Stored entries
----

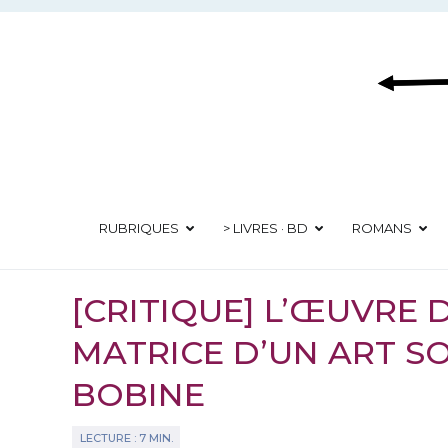
Aller
au
contenu
RUBRIQUES
> LIVRES · BD
ROMANS
[CRITIQUE] L’ŒUVRE
MATRICE D’UN ART S
BOBINE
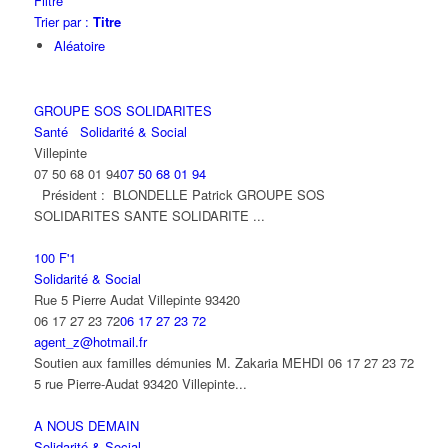
Filtre
Trier par :
Titre
Aléatoire
GROUPE SOS SOLIDARITES
Santé
Solidarité & Social
Villepinte
07 50 68 01 94
07 50 68 01 94
Président : BLONDELLE Patrick GROUPE SOS
SOLIDARITES SANTE SOLIDARITE ...
100 F'1
Solidarité & Social
Rue 5 Pierre Audat Villepinte 93420
06 17 27 23 72
06 17 27 23 72
agent_z@hotmail.fr
Soutien aux familles démunies M. Zakaria MEHDI 06 17 27 23 72
5 rue Pierre-Audat 93420 Villepinte...
A NOUS DEMAIN
Solidarité & Social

----

*WORK ORDER*
Repeat the records above verbatim, with no pictures in the result.

*YOUR RESPONSE*
Aller
au
contenu
RUBRIQUES
> LIVRES · BD
ROMANS
[CRITIQUE] L’ŒUVRE
MATRICE D’UN ART S
BOBINE
Filtre
Trier par :
Titre
Aléatoire
GROUPE SOS SOLIDARITES
Santé
Solidarité & Social
Villepinte
07 50 68 01 94
07 50 68 01 94
Président : BLONDELLE Patrick GROUPE SOS
SOLIDARITES SANTE SOLIDARITE ...
100 F'1
Solidarité & Social
Rue 5 Pierre Audat Villepinte 93420
06 17 27 23 72
06 17 27 23 72
agent_z@hotmail.fr
Soutien aux familles démunies M. Zakaria MEHDI 06 17 27 23 72
5 rue Pierre-Audat 93420 Villepinte...
A NOUS DEMAIN
Solidarité & Social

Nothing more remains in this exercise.